── Task material ──

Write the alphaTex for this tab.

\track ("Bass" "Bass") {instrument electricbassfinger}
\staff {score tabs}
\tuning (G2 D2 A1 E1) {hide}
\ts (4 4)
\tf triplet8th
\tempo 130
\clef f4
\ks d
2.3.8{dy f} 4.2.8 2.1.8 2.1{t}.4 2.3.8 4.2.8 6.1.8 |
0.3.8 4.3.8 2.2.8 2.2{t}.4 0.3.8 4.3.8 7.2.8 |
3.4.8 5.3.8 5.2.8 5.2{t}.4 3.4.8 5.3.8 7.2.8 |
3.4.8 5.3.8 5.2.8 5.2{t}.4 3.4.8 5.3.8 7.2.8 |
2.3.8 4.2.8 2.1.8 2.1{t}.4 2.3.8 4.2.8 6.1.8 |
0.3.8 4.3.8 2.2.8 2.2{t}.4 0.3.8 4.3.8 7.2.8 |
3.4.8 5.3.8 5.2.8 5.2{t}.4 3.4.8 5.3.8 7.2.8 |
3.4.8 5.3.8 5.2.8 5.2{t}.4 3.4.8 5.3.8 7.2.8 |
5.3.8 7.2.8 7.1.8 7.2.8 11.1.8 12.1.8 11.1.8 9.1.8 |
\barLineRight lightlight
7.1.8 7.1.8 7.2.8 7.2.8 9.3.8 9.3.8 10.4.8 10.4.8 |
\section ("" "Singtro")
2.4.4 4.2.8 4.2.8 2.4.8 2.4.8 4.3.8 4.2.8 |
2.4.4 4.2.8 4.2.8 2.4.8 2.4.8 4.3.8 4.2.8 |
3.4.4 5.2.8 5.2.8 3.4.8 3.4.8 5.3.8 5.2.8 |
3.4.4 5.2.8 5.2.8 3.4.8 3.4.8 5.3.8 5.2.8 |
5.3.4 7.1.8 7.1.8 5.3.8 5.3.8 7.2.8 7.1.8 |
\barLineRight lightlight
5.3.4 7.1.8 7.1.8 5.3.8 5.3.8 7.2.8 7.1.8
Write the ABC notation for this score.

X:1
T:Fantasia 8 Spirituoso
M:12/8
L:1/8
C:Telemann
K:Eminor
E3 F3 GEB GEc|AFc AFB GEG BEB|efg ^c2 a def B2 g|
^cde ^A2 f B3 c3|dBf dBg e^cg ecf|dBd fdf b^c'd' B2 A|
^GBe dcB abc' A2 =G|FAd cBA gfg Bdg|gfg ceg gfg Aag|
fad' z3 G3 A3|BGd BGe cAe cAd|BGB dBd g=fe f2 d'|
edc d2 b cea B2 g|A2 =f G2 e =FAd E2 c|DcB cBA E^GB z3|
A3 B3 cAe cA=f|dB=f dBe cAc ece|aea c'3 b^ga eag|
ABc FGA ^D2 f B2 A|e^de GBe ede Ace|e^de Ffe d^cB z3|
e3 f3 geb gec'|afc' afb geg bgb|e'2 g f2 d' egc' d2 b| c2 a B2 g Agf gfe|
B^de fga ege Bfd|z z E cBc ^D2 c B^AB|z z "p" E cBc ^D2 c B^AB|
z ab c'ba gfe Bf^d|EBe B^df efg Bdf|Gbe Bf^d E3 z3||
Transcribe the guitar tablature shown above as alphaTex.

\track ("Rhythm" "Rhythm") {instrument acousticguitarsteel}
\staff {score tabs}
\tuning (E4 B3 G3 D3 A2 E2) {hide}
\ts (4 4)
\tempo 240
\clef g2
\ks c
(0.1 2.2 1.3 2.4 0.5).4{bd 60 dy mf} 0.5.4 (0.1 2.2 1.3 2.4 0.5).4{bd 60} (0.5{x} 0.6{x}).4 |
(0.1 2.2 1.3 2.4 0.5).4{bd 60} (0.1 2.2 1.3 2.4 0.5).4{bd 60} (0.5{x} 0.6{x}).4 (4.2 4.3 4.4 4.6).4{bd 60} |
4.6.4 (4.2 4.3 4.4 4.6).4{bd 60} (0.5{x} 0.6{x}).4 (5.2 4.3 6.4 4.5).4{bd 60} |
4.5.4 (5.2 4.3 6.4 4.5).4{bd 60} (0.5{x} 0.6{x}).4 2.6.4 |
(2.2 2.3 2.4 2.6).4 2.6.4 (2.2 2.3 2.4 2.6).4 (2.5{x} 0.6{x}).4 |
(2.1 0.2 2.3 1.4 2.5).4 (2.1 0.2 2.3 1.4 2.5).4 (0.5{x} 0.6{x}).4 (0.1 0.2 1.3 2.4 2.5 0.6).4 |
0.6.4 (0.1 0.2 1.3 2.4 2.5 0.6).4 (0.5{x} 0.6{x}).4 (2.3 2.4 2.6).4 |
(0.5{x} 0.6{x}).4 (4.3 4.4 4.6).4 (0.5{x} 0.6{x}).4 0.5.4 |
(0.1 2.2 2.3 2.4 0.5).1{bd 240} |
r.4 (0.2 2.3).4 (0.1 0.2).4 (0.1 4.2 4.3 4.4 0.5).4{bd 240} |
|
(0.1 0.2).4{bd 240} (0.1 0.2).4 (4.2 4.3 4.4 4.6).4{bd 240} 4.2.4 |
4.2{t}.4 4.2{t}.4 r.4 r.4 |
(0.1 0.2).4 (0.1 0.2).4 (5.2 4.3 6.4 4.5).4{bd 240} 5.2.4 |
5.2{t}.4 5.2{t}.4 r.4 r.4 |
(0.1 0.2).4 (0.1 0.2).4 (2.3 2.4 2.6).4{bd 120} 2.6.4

───

-- Challenge --
Can you copy the listing above verbatim, from its first line through the line containing "Write the ABC notation for this score.", including both of those lines?

-- Final answer --
Write the alphaTex for this tab.

\track ("Bass" "Bass") {instrument electricbassfinger}
\staff {score tabs}
\tuning (G2 D2 A1 E1) {hide}
\ts (4 4)
\tf triplet8th
\tempo 130
\clef f4
\ks d
2.3.8{dy f} 4.2.8 2.1.8 2.1{t}.4 2.3.8 4.2.8 6.1.8 |
0.3.8 4.3.8 2.2.8 2.2{t}.4 0.3.8 4.3.8 7.2.8 |
3.4.8 5.3.8 5.2.8 5.2{t}.4 3.4.8 5.3.8 7.2.8 |
3.4.8 5.3.8 5.2.8 5.2{t}.4 3.4.8 5.3.8 7.2.8 |
2.3.8 4.2.8 2.1.8 2.1{t}.4 2.3.8 4.2.8 6.1.8 |
0.3.8 4.3.8 2.2.8 2.2{t}.4 0.3.8 4.3.8 7.2.8 |
3.4.8 5.3.8 5.2.8 5.2{t}.4 3.4.8 5.3.8 7.2.8 |
3.4.8 5.3.8 5.2.8 5.2{t}.4 3.4.8 5.3.8 7.2.8 |
5.3.8 7.2.8 7.1.8 7.2.8 11.1.8 12.1.8 11.1.8 9.1.8 |
\barLineRight lightlight
7.1.8 7.1.8 7.2.8 7.2.8 9.3.8 9.3.8 10.4.8 10.4.8 |
\section ("" "Singtro")
2.4.4 4.2.8 4.2.8 2.4.8 2.4.8 4.3.8 4.2.8 |
2.4.4 4.2.8 4.2.8 2.4.8 2.4.8 4.3.8 4.2.8 |
3.4.4 5.2.8 5.2.8 3.4.8 3.4.8 5.3.8 5.2.8 |
3.4.4 5.2.8 5.2.8 3.4.8 3.4.8 5.3.8 5.2.8 |
5.3.4 7.1.8 7.1.8 5.3.8 5.3.8 7.2.8 7.1.8 |
\barLineRight lightlight
5.3.4 7.1.8 7.1.8 5.3.8 5.3.8 7.2.8 7.1.8
Write the ABC notation for this score.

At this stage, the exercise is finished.